Les esprits raisonnables veulent en vain écarter le merveilleux des événements de la terre. Ils disent que les grands hommes naissent à la manière des autres hommes. Mais d’abord est-ce que tout n’est pas merveilleux, même la simple naissance ?
Le sous-préfet de la ville de Tséou, ayant désiré un enfant mâle, épousa pour l’avoir une jeune fille bien élevée. De cette union sans amour Confucius naquit. Les hommes ne réfléchissent pas à l’étrangeté du phénomène qui fait naître un enfant vivant du rapprochement de deux êtres dans le lit des époux, et ils s’étonnent de choses moins étonnantes.
Le matin de la conception, Tcheng-Tsai, la jeune fille bien élevée, descendait un petit chemin sous des canneliers, en proie aux pensées convenables de surprise et de résignation que les nuits de noces inspirent.

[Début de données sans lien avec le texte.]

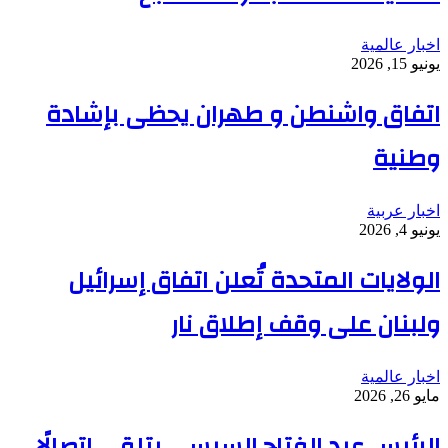
اخبار عالمية
يونيو 15, 2026
اتفاق واشنطن و طهران يحظى بإشادة
وطنية
اخبار عربية
يونيو 4, 2026
الولايات المتحدة تُعلن اتفاق إسرائيل
ولبنان على وقف إطلاق نار
اخبار عالمية
مايو 26, 2026
الرئيس عبد الفتاح السيسي يتلقى اتصالًا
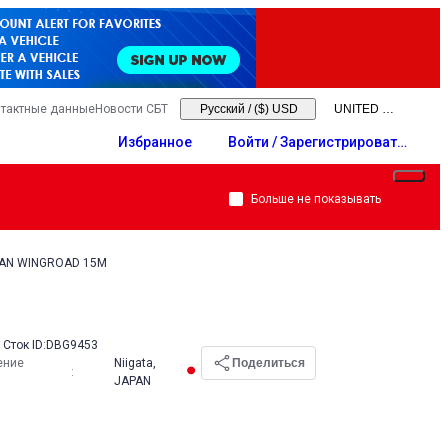
тактные данные
Новости СБТ
Русский
/
($) USD
Избранное
Войти / Зарегистрировать
ся
Больше не показывать
SAN WINGROAD 15M
Сток ID:
DBG9453
ение
Niigata,
Поделиться
:
JAPAN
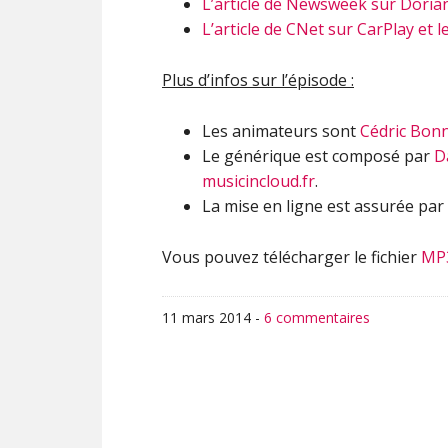
L’article de Newsweek sur Dori
L’article de CNet sur CarPlay et l
Plus d’infos sur l’épisode :
Les animateurs sont
Cédric Bon
Le générique est composé par
D
musicincloud.fr
.
La mise en ligne est assurée par
Vous pouvez télécharger le fichier
MP
11 mars 2014
-
6 commentaires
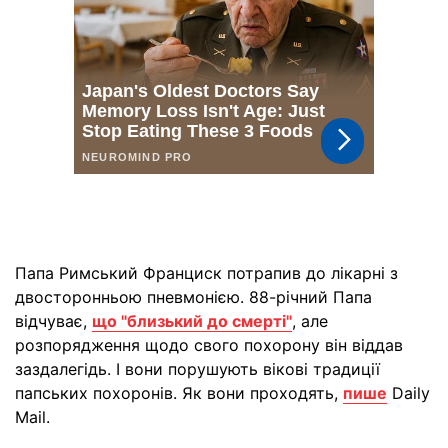
Папа Римський Франциск потрапив до лікарні з
двосторонньою пневмонією. 88-річний Папа
відчуває,
що "близький до смерті"
, але
розпорядження щодо свого похорону він віддав
заздалегідь. І вони порушують вікові традиції
папських похоронів. Як вони проходять,
пише
Daily
Mail.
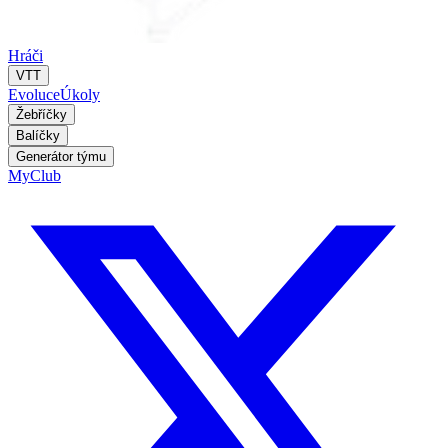
Hráči
VTT
Evoluce
Úkoly
Žebříčky
Balíčky
Generátor týmu
MyClub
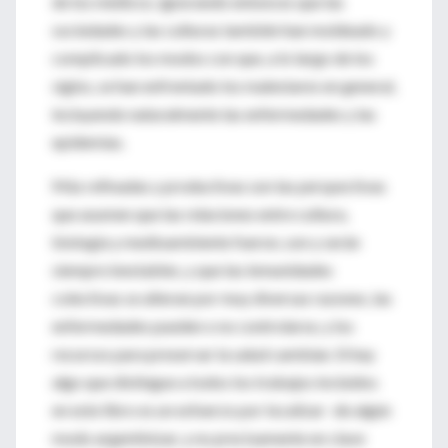
de los médicos, ignorando entonces que las
sociedades y las culturas también han moldeado y
complicado los modos con que, a lo largo de los
siglos, se han enfrentado los malestares en general,
incluyendo naturalmente las enfermedades y las
epidemias.
Más refinadas y productivas son las perspectivas
que asumen que las relaciones entre cultura,
biología y medioambiente fueron, son y serán
siempre inestables, y que las inmunidades
colectivas se alteran por muy diversas razones, las
enfermedades pueden o no controlarse, y los
recursos para preservar la salud cambian. Si hay
algo que distingue a todos los trabajos incluidos
en este libro es un esfuerzo por localizar -de algún
modo argentinizar, y no precisamente en clave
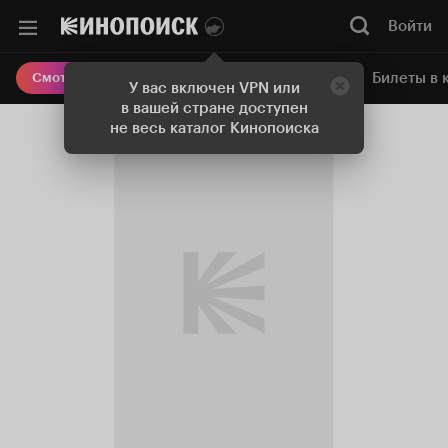
Войти
Онлайн-кинотеатр
Билеты в 
Смотреть кино
У вас включен VPN или
в вашей стране доступен
не весь каталог Кинопоиска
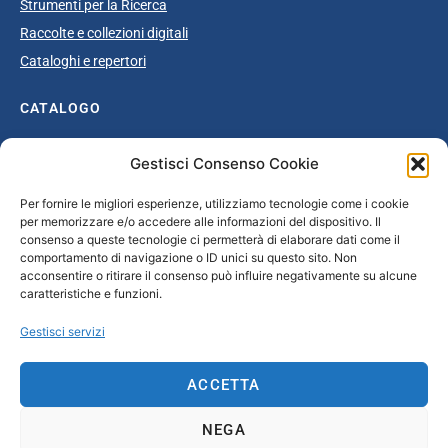
Strumenti per la Ricerca
Raccolte e collezioni digitali
Cataloghi e repertori
CATALOGO
Catalogo completo
Gestisci Consenso Cookie
Ottocento
Per fornire le migliori esperienze, utilizziamo tecnologie come i cookie
Età giolittiana
per memorizzare e/o accedere alle informazioni del dispositivo. Il
Grande Guerra e dopoguerra
consenso a queste tecnologie ci permetterà di elaborare dati come il
comportamento di navigazione o ID unici su questo sito. Non
Fascismo
acconsentire o ritirare il consenso può influire negativamente su alcune
caratteristiche e funzioni.
Repubblica Sociale Italiana
Secondo dopoguerra / Età repubblicana
Gestisci servizi
CONTATTI
ACCETTA
info@unsecolodicartavenezia.it
NEGA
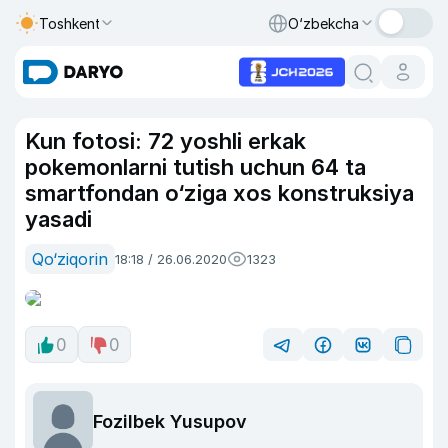
Toshkent
O‘zbekcha
Kun fotosi: 72 yoshli erkak
pokemonlarni tutish uchun 64 ta
smartfondan o‘ziga xos konstruksiya
yasadi
Qo‘ziqorin
18:18 / 26.06.2020
1323
0
0
Fozilbek Yusupov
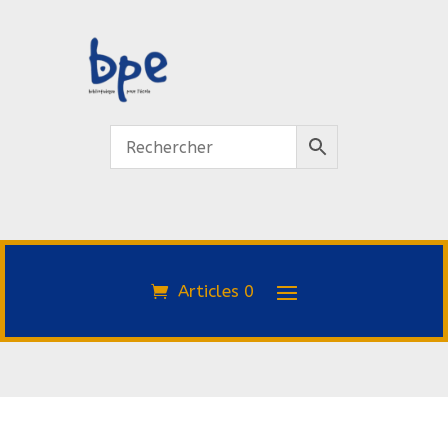
Articles 0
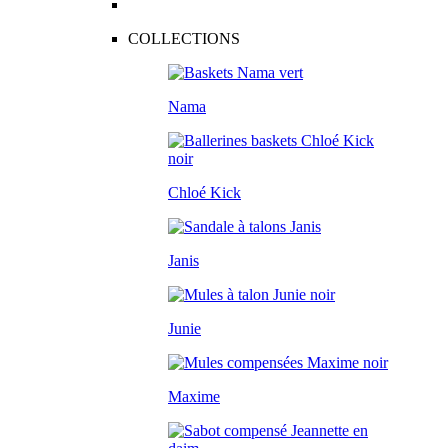
COLLECTIONS
Nama
Chloé Kick
Janis
Junie
Maxime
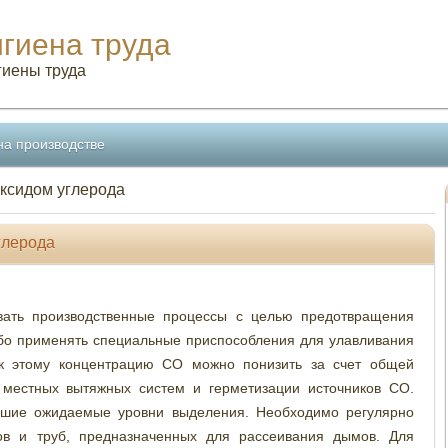
игиена труда
гиены труда
на производстве
оксидом углерода
глерода
овать производственные процессы с целью предотвращения
бо применять специальные приспособления для улавливания
е к этому концентрацию СО можно понизить за счет общей
 местных вытяжных систем и герметизации источников СО.
ьшие ожидаемые уровни выделения. Необходимо регулярно
ов и труб, предназначенных для рассеивания дымов. Для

Une licorne sortit d’un buisson de genévriers et s’approcha de Tcheng-Tsai. Elle s’approcha si près que celle-ci enroula un ruban de soie à la corne unique de l’animal. Puis elle voulut la caresser, mais la licorne s’enfuit légèrement et Tcheng-Tsai s’aperçut alors qu’elle avait déposé à ses pieds une petite tablette de jade. Sur la tablette était écrit: « Un enfant naîtra, pur comme le cristal, qui sera roi, mais sans royaume. »
Et, en rapportant la tablette, en cheminant sous les canneliers, Tcheng-Tsai s’émerveillait de ce présage et elle en tirait de la fierté.
Mais, comme elle avait du bon sens, elle s’en émerveillait bien moins que de ce qui lui était arrivé pendant la nuit quand elle s’était étendue à côté du sous-préfet de Tséou.